James Nesbitt et Tchéky Karyo, atouts de la série «The Missing»

TV La RTS dévoile un feuilleton policier anglo-belge à grand succès

L’acteur James Nesbitt en père torturé, toujours à la limite de la perdition, ce qui ne ressemble pas aux précédents rôles du comédien qui joua dans le terrible Jekyll. Face à lui, ami mais opposant parfois, Tchéky Karyo en policier à la retraite, essoufflé et ambigu, qui parle surtout de sa nouvelle passion pour les abeilles.

La série TV The Missing a déjà l’audace de sa distribution, ce duo a priori improbable. Ce n’est pas la seule curiosité de ce feuilleton anglais et belge en huit épisodes, qui raconte la recherche d’un enfant enlevé. La RTS le dévoile dès ce vendredi.

Le créneau policier est bien affirmé, et certains s’empressent de rapprocher la série de Broadchurch, suspense sur la recherche du meurtrier d’un ado dans une petite ville côtière britannique. Le parallèle est un peu court. The Missing trempe davantage dans un certain flou, calculé. Elle peut sembler moins sémillante, moins crépitante que Broadchurch. En revanche, surtout en France où elle arrivera bientôt, elle représente un pari économique identique: l’année passée, Broadchurch a offert à France 2 l’un de ses meilleurs succès de l’année, avec 6,7 millions de fidèles en moyenne. Cette fois, c’est TF1 qui a dégainé le plus vite et sorti le chéquier pour acquérir The Missing. Comme d’habitude, la RTS la précède.

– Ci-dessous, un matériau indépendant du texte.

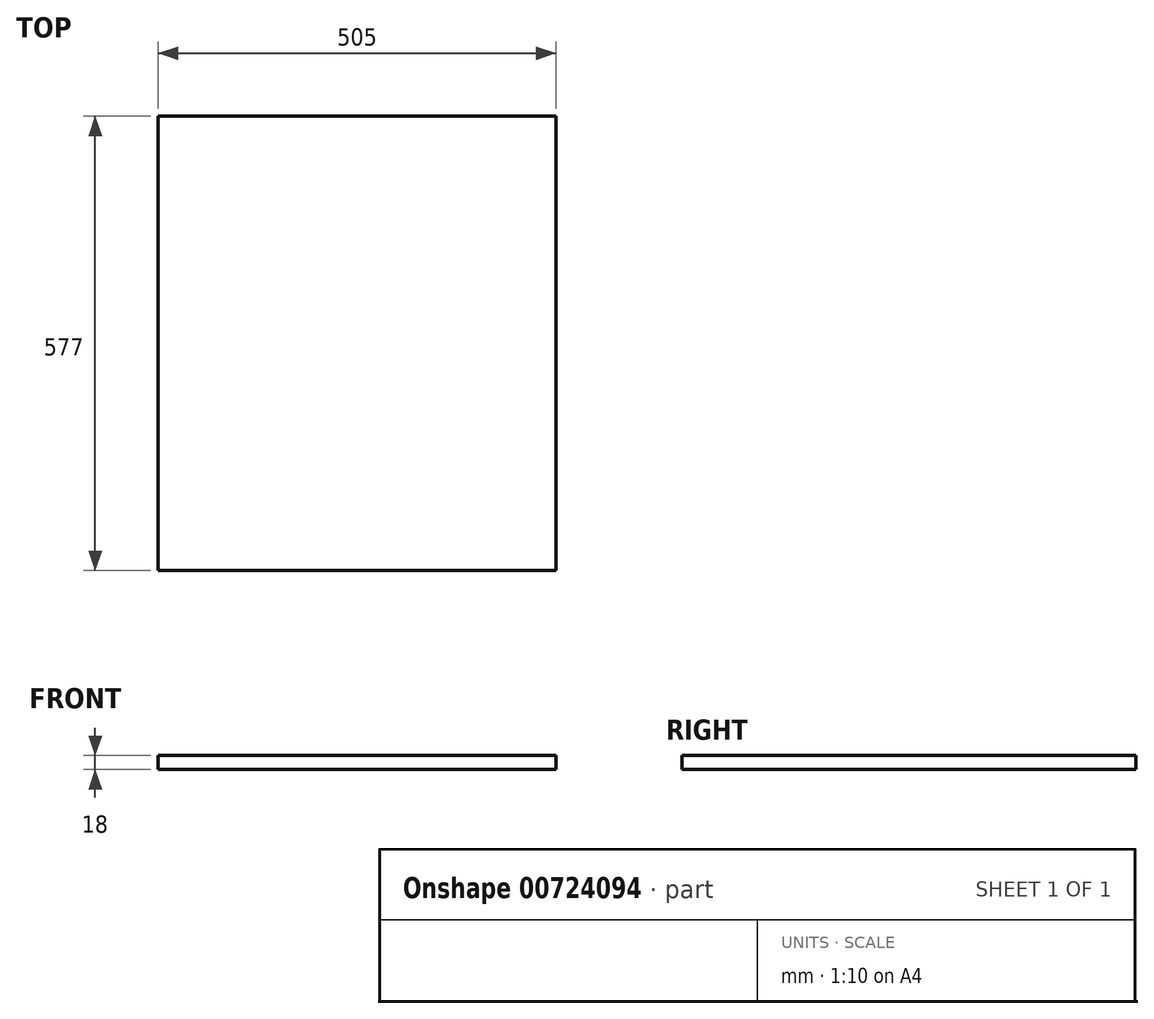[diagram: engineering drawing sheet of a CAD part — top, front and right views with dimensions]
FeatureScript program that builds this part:
annotation { "Feature Type Name" : "Feature", "Feature Type Description" : "" }
export const myFeature = defineFeature(function(context is Context, id is Id, definition is map)
    precondition{}
    {
        {
            var Q0;
            Q0=qCreatedBy(makeId("Top.planeOp"),FACE);
            var sketch = newSketch(context, id + "F0", { "sketchPlane" : qUnion([Q0])});
            skLineSegment(sketch, "E0.bottom", {"start": v(-252.5, 288.5) * mm, "end": v(252.5, 288.5) * mm});
            skLineSegment(sketch, "E0.top", {"start": v(-252.5, -288.5) * mm, "end": v(252.5, -288.5) * mm});
            skLineSegment(sketch, "E0.left", {"start": v(-252.5, 288.5) * mm, "end": v(-252.5, -288.5) * mm});
            skLineSegment(sketch, "E0.right", {"start": v(252.5, 288.5) * mm, "end": v(252.5, -288.5) * mm});
            skLineSegment(sketch, "E1", {"start": v(-252.5, 288.5) * mm, "end": v(252.5, -288.5) * mm, "construction": true});
            skSolve(sketch);
        }
        {
            var Q0;
            Q0 = qSketchRegion(id + "F0", true);
            extrude(context, id + "F1", {"entities" : qUnion([Q0]), "depth" : 18 * mm, "offsetDistance" : 25 * mm});
        }
    });
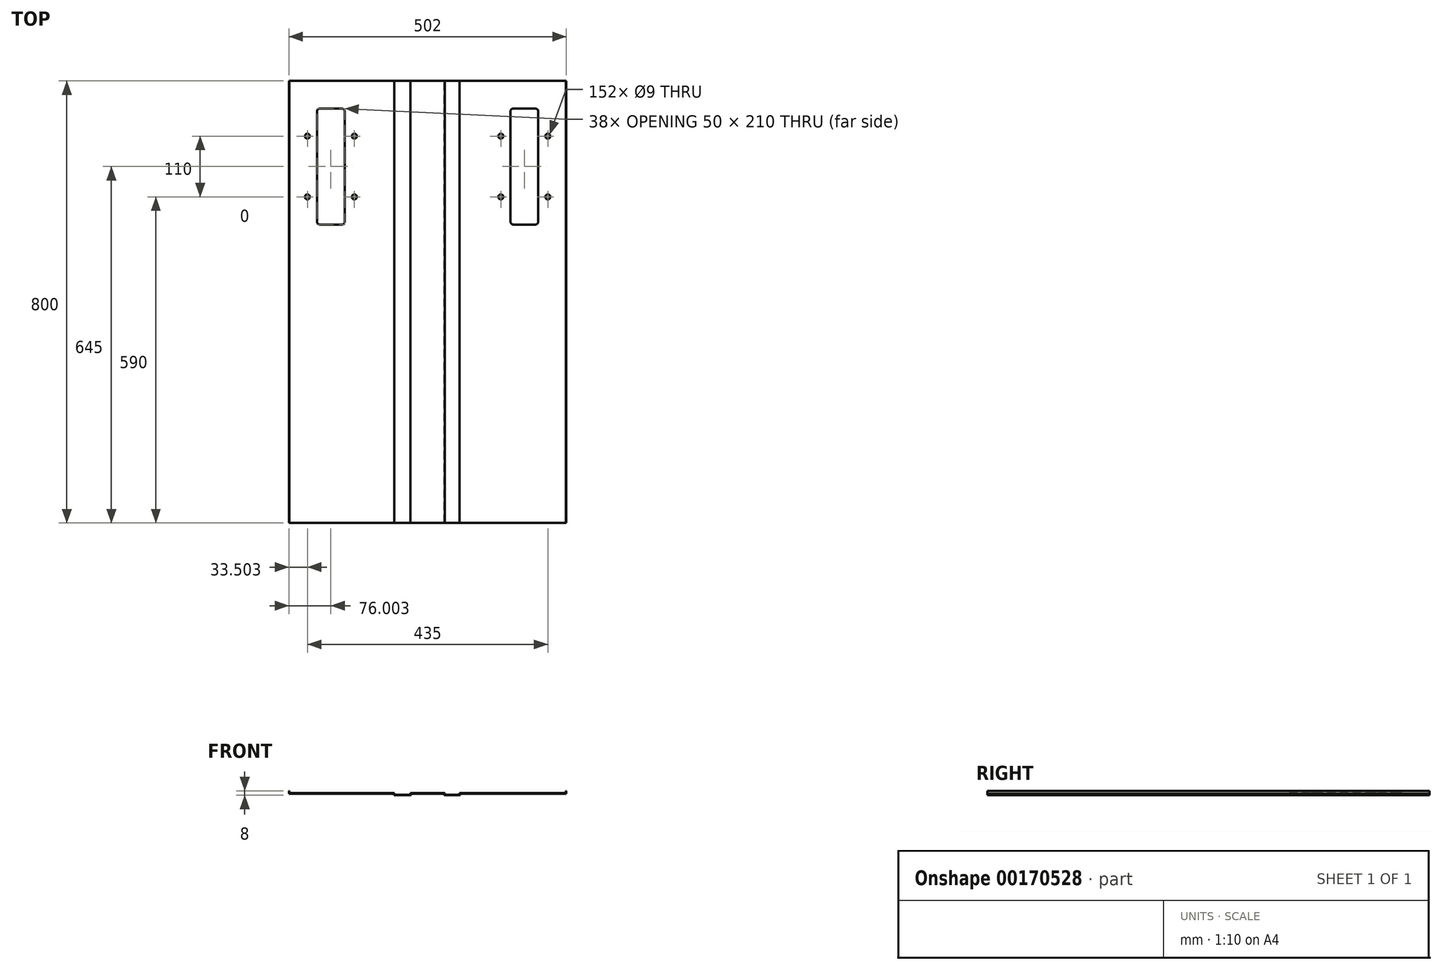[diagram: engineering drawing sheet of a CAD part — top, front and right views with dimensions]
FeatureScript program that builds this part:
annotation { "Feature Type Name" : "Feature", "Feature Type Description" : "" }
export const myFeature = defineFeature(function(context is Context, id is Id, definition is map)
    precondition{}
    {
        {
            var Q0;
            Q0=qCreatedBy(makeId("Front.planeOp"),FACE);
            var sketch = newSketch(context, id + "F0", { "sketchPlane" : qUnion([Q0])});
            skLineSegment(sketch, "E0.bottom", {"start": v(-10.98, 0) * mm, "end": v(179.02, 0) * mm});
            skLineSegment(sketch, "E0.top", {"start": v(-9.98, 1) * mm, "end": v(180.02, 1) * mm});
            skLineSegment(sketch, "E0.left", {"start": v(-10.98, 0) * mm, "end": v(-10.98, 1) * mm});
            skLineSegment(sketch, "E0.right", {"start": v(491.02, 0) * mm, "end": v(491.02, 1) * mm});
            skLineSegment(sketch, "E1", {"start": v(240.02, 1) * mm, "end": v(240.02, 44.54) * mm, "construction": true});
            skLineSegment(sketch, "E2.0", {"start": v(179.02, -3) * mm, "end": v(210.02, -3) * mm});
            skLineSegment(sketch, "E3.0", {"start": v(180.02, -2) * mm, "end": v(209.02, -2) * mm});
            skLineSegment(sketch, "E4", {"start": v(210.02, 0) * mm, "end": v(210.02, -3) * mm});
            skLineSegment(sketch, "E5", {"start": v(270.02, 0) * mm, "end": v(270.02, -3) * mm});
            skLineSegment(sketch, "E6.0", {"start": v(180.02, 1) * mm, "end": v(180.02, -2) * mm});
            skLineSegment(sketch, "E7.0", {"start": v(209.02, 1) * mm, "end": v(209.02, -2) * mm});
            skLineSegment(sketch, "E8.0", {"start": v(271.02, 1) * mm, "end": v(271.02, -2) * mm});
            skLineSegment(sketch, "E9.0", {"start": v(298.02, 1) * mm, "end": v(298.02, -2) * mm});
            skLineSegment(sketch, "E10.trimOffspring", {"start": v(271.02, -2) * mm, "end": v(298.02, -2) * mm});
            skLineSegment(sketch, "E11.trimOffspring", {"start": v(270.02, -3) * mm, "end": v(299.02, -3) * mm});
            skLineSegment(sketch, "E12.trimOffspring", {"start": v(179.02, 0) * mm, "end": v(179.02, -3) * mm});
            skLineSegment(sketch, "E13.trimOffspring", {"start": v(210.02, 0) * mm, "end": v(270.02, 0) * mm});
            skLineSegment(sketch, "E14.trimOffspring", {"start": v(209.02, 1) * mm, "end": v(271.02, 1) * mm});
            skPoint(sketch, "E15.orphan", {"position": v(210.02, 16.2) * mm});
            skPoint(sketch, "E16.orphan", {"position": v(270.02, 16.47) * mm});
            skLineSegment(sketch, "E17.trimOffspring", {"start": v(299.02, 0) * mm, "end": v(491.02, 0) * mm});
            skLineSegment(sketch, "E18.trimOffspring", {"start": v(298.02, 1) * mm, "end": v(490.02, 1) * mm});
            skLineSegment(sketch, "E19.trimOffspring", {"start": v(299.02, 0) * mm, "end": v(299.02, -3) * mm});
            skLineSegment(sketch, "E20", {"start": v(-10.98, 1) * mm, "end": v(-10.98, 5) * mm});
            skLineSegment(sketch, "E21", {"start": v(-10.98, 5) * mm, "end": v(-9.98, 5) * mm});
            skLineSegment(sketch, "E22", {"start": v(-9.98, 5) * mm, "end": v(-9.98, 1) * mm});
            skLineSegment(sketch, "E23", {"start": v(491.02, 1) * mm, "end": v(491.02, 5) * mm});
            skLineSegment(sketch, "E24", {"start": v(491.02, 5) * mm, "end": v(490.02, 5) * mm});
            skLineSegment(sketch, "E25", {"start": v(490.02, 5) * mm, "end": v(490.02, 1) * mm});
            skSolve(sketch);
        }
        {
            var Q0;
            Q0 = qSketchRegion(id + "F0", true);
            extrude(context, id + "F1", {"entities" : qUnion([Q0]), "depth" : 800 * mm});
        }
        {
            var Q0;
            Q0=makeQuery(id+"F1.opExtrude","SWEPT_FACE",FACE,{"disambiguationData":[OSD([sQuery(id+"F0.wireOp",EDGE,"E0.top")])]});
            var sketch = newSketch(context, id + "F2", { "sketchPlane" : qUnion([Q0])});
            skLineSegment(sketch, "E26", {"start": v(240.02, 0) * mm, "end": v(240.02, -506.03) * mm, "construction": true});
            skLineSegment(sketch, "E27", {"start": v(440.02, -225) * mm, "end": v(-359.98, -225) * mm, "construction": true});
            skLineSegment(sketch, "E28.bottom", {"start": v(45.02, -50) * mm, "end": v(85.02, -50) * mm});
            skLineSegment(sketch, "E28.top", {"start": v(45.02, -260) * mm, "end": v(85.02, -260) * mm});
            skLineSegment(sketch, "E28.left", {"start": v(90.02, -55) * mm, "end": v(90.02, -255) * mm});
            skLineSegment(sketch, "E28.right", {"start": v(40.02, -55) * mm, "end": v(40.02, -255) * mm});
            skCircle(sketch, "E29", {"center": v(22.52, -100) * mm, "radius": 4.5 * mm});
            skLineSegment(sketch, "E30", {"start": v(90.02, -155) * mm, "end": v(-104.61, -155) * mm, "construction": true});
            skLineSegment(sketch, "E31", {"start": v(65.02, -50) * mm, "end": v(65.02, -176.95) * mm, "construction": true});
            skCircle(sketch, "E32.MirrorC", {"center": v(22.52, -210) * mm, "radius": 4.5 * mm});
            skCircle(sketch, "E33.MirrorC", {"center": v(107.52, -100) * mm, "radius": 4.5 * mm});
            skCircle(sketch, "E34.MirrorC", {"center": v(107.52, -210) * mm, "radius": 4.5 * mm});
            skPoint(sketch, "E35.visualSharp", {"position": v(90.02, -50) * mm});
            skPoint(sketch, "E36.visualSharp", {"position": v(40.02, -50) * mm});
            skPoint(sketch, "E37.visualSharp", {"position": v(90.02, -260) * mm});
            skPoint(sketch, "E38.visualSharp", {"position": v(40.02, -260) * mm});
            skCircle(sketch, "E39.MirrorC", {"center": v(457.52, -210) * mm, "radius": 4.5 * mm});
            skCircle(sketch, "E40.MirrorC", {"center": v(372.52, -100) * mm, "radius": 4.5 * mm});
            skCircle(sketch, "E41.MirrorC", {"center": v(372.52, -210) * mm, "radius": 4.5 * mm});
            skCircle(sketch, "E42.MirrorC", {"center": v(457.52, -100) * mm, "radius": 4.5 * mm});
            skPoint(sketch, "E43.MirrorP", {"position": v(390.02, -260) * mm});
            skLineSegment(sketch, "E44.MirrorCS", {"start": v(435.02, -50) * mm, "end": v(395.02, -50) * mm});
            skLineSegment(sketch, "E45.MirrorCS", {"start": v(435.02, -260) * mm, "end": v(395.02, -260) * mm});
            skPoint(sketch, "E46.MirrorP", {"position": v(440.02, -260) * mm});
            skPoint(sketch, "E47.MirrorP", {"position": v(440.02, -50) * mm});
            skLineSegment(sketch, "E48.MirrorCS", {"start": v(390.02, -55) * mm, "end": v(390.02, -255) * mm});
            skLineSegment(sketch, "E49.MirrorCS", {"start": v(440.02, -55) * mm, "end": v(440.02, -255) * mm});
            skPoint(sketch, "E50.MirrorP", {"position": v(390.02, -50) * mm});
            skLineSegment(sketch, "E51", {"start": v(240.02, 0) * mm, "end": v(240.02, 46.9) * mm, "construction": true});
            skPoint(sketch, "E52.newPointA", {"position": v(40.02, -55) * mm});
            skPoint(sketch, "E52.newPointB", {"position": v(35.02, -50) * mm});
            skArc(sketch, "E52.filletArc", {"start": v(45.02, -50) * mm, "mid": v(41.49, -51.46) * mm, "end": v(40.02, -55) * mm});
            skPoint(sketch, "E53.newPointA", {"position": v(95.02, -50) * mm});
            skPoint(sketch, "E53.newPointB", {"position": v(90.02, -55) * mm});
            skArc(sketch, "E53.filletArc", {"start": v(90.02, -55) * mm, "mid": v(88.56, -51.46) * mm, "end": v(85.02, -50) * mm});
            skPoint(sketch, "E54.newPointA", {"position": v(40.02, -255) * mm});
            skPoint(sketch, "E54.newPointB", {"position": v(35.02, -260) * mm});
            skArc(sketch, "E54.filletArc", {"start": v(40.02, -255) * mm, "mid": v(41.49, -258.54) * mm, "end": v(45.02, -260) * mm});
            skPoint(sketch, "E55.newPointA", {"position": v(90.02, -255) * mm});
            skPoint(sketch, "E55.newPointB", {"position": v(95.02, -260) * mm});
            skArc(sketch, "E55.filletArc", {"start": v(85.02, -260) * mm, "mid": v(88.56, -258.54) * mm, "end": v(90.02, -255) * mm});
            skPoint(sketch, "E56.newPointA", {"position": v(390.02, -255) * mm});
            skPoint(sketch, "E56.newPointB", {"position": v(385.02, -260) * mm});
            skArc(sketch, "E56.filletArc", {"start": v(390.02, -255) * mm, "mid": v(391.49, -258.54) * mm, "end": v(395.02, -260) * mm});
            skPoint(sketch, "E57.newPointA", {"position": v(440.02, -255) * mm});
            skPoint(sketch, "E57.newPointB", {"position": v(445.02, -260) * mm});
            skArc(sketch, "E57.filletArc", {"start": v(435.02, -260) * mm, "mid": v(438.56, -258.54) * mm, "end": v(440.02, -255) * mm});
            skPoint(sketch, "E58.newPointA", {"position": v(390.02, -55) * mm});
            skPoint(sketch, "E58.newPointB", {"position": v(385.02, -50) * mm});
            skArc(sketch, "E58.filletArc", {"start": v(395.02, -50) * mm, "mid": v(391.49, -51.46) * mm, "end": v(390.02, -55) * mm});
            skPoint(sketch, "E59.newPointA", {"position": v(445.02, -50) * mm});
            skPoint(sketch, "E59.newPointB", {"position": v(440.02, -55) * mm});
            skArc(sketch, "E59.filletArc", {"start": v(440.02, -55) * mm, "mid": v(438.56, -51.46) * mm, "end": v(435.02, -50) * mm});
            skSolve(sketch);
        }
        {
            var Q0;
            Q0 = qSketchRegion(id + "F2", true);
            extrude(context, id + "F3", {"entities" : qUnion([Q0]), "operationType" : NewBodyOperationType.REMOVE, "endBound" : BoundingType.THROUGH_ALL, "oppositeDirection" : true, "depth" : 25 * mm});
        }
    });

La première saison de The Missing a été produite avec un apport de la chaîne américaine Starz, elle a même bénéficié d’un achat d’exclusivité de Yahoo!. Et la deuxième volée a démarré fort bien sur la BBC, début janvier.

En sus, la série écrite par les Anglais Jack et Harry Williams représente une originale collaboration anglo-belge. Car si elle est censée se passer dans une petite ville française – sans doute pour mieux la vendre aux Français –, elle a été tournée en Belgique, avec nombre de seconds rôles locaux, dont Emilie Dequenne, et avec des techniciens du pays.

Une épouvantable soirée

Tout commence par cette épouvantable soirée, après un moment pourtant si tendre. Père et fils – Oliver, 5 ans – se sont amusés à la piscine, puis ils vont chercher une boisson au bar. Il y a foule, c’est un soir de match de Coupe du monde de football. 2006. Le père (James Nesbitt) relâche la main d’Oliver, une minute peut-être. Il ne le reverra pas. Et la traque ne donnera rien.

En 2014, il obtient quelques nouveaux éléments qui pourraient faire rouvrir le dossier. Il s’escrime à convaincre les responsables, et appelle à l’aide le flic alors chargé de l’enquête, Tchéky Karyo. Les parents se sont séparés. Le père oscille chaque jour entre l’obsession de la quête de l’enfant et les rages, puis les désespoirs, excités par l’alcool. Un beau rôle, assurément, consolidé par son vis-à-vis avec l’ex-policier.

The Missing. RTS Un. Dès vendredi 20, 22h25.